Unfortunately, GRAPPA is not available as a standard R-package, which would make it easier to install and use. But if you visit the home page you simple need to download the R source code, the Windows DLL (or the Fortran source code if you're not using Windows), and the user guide in PDF format.

Then you can proceed as follows (currently R produces some warnings, which you may ignorere).

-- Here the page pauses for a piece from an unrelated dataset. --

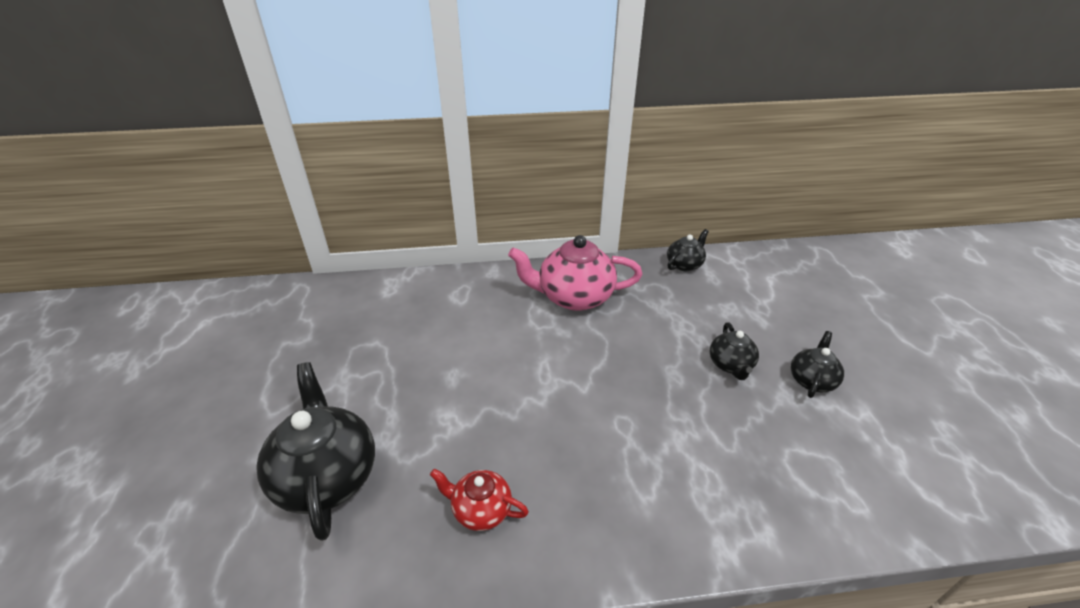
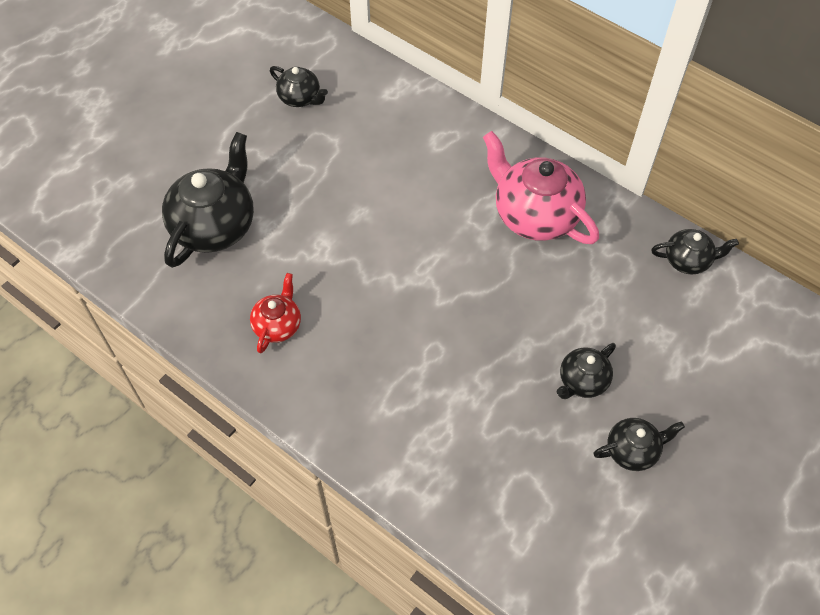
camera: 45 degrees right, 20 degrees up
(313, 334) = (300, 98): none -> black teapot
(480, 509) = (278, 325): red teapot -> red teapot turned 45 degrees clockwise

 # load grappa source code
 source("grappa.r")

 # define the three nodes
 query('S',c(0.3,0.7))
 query('M',c(0.5,0.5))

 tab(c('T','S','M'),,
     c(0.85,0.15,
       0.05,0.95,
       0.65,0.35,
       0.15,0.85),c("neg","pos"))

 vs('S',c('no','yes'))
 vs('M',c('Good','Bad'))

# compile, initialise and equilibrate

 compile()
 initcliqs()
 trav()
Now you may use the network for inference
 # remove previous evidence 
  equil()

 # add new evidence and 
 # read the posterior probabilities
 prop.evid('T','neg')

 pnmarg('S')
 pnmarg('M')

 # If you know you are good at testing
 prop.evid('M','Good')
 pnmarg('S')

Thus, if you observe a negative test result, the probability of being non-pregnant changes from 0.3 to 0.76, and there is a slight increase in the probability that the method M is a bad method (posterior 50.8 vs the prior 50 %). If you know that the method is good, the probability of no pregnancy increases to 88 %.